Bram Van Velde (1895-1981) est un peintre hollandais. Après des débuts difficiles comme apprenti-décorateur, il rejoint un groupe d'artiste expressionnistes allemands à Worpswede dans le nord de l'Allemagne. En 1925 il s'installe à Paris où il découvre l’impressionnisme, le fauvisme, le cubisme et l'art abstrait.

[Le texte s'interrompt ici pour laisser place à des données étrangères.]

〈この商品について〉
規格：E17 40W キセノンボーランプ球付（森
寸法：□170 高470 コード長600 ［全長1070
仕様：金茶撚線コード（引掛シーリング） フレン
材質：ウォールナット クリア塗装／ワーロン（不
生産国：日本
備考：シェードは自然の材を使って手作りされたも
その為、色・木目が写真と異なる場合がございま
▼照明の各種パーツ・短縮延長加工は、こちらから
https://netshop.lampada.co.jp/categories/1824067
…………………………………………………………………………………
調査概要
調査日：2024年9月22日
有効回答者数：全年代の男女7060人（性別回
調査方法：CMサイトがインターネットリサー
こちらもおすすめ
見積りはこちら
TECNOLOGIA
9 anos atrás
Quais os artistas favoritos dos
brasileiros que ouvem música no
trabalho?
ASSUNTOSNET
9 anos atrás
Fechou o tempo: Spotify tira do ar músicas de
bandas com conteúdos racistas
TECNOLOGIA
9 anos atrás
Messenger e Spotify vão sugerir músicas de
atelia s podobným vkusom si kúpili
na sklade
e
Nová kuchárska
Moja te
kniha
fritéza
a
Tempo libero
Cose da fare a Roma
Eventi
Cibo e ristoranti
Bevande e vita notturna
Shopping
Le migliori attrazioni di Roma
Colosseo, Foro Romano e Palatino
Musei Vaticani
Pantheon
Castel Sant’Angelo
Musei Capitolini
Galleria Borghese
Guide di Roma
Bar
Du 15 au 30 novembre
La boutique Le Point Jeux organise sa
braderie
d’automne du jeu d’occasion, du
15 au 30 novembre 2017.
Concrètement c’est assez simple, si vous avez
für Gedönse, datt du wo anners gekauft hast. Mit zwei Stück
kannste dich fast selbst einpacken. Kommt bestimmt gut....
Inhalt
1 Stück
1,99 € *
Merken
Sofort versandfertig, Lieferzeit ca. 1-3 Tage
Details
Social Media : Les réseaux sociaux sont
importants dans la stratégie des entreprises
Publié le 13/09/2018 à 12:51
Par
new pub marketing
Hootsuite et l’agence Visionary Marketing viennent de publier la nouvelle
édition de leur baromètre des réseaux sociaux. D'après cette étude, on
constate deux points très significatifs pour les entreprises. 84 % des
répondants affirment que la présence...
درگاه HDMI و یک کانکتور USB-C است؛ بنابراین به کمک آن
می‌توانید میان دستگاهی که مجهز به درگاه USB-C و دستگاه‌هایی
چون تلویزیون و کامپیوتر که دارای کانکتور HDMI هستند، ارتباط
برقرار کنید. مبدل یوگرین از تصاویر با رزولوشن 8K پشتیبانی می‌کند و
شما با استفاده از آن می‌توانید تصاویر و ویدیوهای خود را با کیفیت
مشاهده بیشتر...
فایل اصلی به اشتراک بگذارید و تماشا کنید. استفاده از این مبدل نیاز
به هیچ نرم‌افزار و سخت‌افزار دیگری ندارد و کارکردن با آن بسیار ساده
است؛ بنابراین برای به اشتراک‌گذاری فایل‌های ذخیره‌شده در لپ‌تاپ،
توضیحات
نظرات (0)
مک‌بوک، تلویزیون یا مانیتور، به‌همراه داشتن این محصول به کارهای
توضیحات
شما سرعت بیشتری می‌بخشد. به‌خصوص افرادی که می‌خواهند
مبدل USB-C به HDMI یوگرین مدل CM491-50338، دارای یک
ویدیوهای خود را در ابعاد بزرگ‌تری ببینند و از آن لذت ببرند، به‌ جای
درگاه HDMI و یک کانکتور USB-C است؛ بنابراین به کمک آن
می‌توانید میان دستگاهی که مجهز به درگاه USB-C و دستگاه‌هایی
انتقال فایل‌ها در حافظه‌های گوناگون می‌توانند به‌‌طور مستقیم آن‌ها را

Les tableaux de Cézanne, Van Gogh et Matisse lui révèle la couler pur et la déconstruction des sujets. De 1932 à 1936 il vit aux Baléares, puis retourne à Paris. A partir de 1940 il créé son propre univers: un espace abstrait; cloisonné où les formes et la couleurs opèrent un équilibre instable. Les mouvements des lignes amples, sinueuses et baroques emplissent les œuvres d'un dessin suréaliste . Il expose en 1948 à Paris sans succès. C'est à partir de 1958 que l'on commence à reconnaître son oeuvre, il a 63 ans, deux rétrospective à Berne et Amsterdam lui ouvre une carrière internationale. 

Sa peinture et ses gouaches s'enrichissent d'une force intérieure qui semble guider la gestualité constructive des couleurs. Hors du temps et des modes il poursuit son aventure artistique jusqu'à sa mort à 86 ans.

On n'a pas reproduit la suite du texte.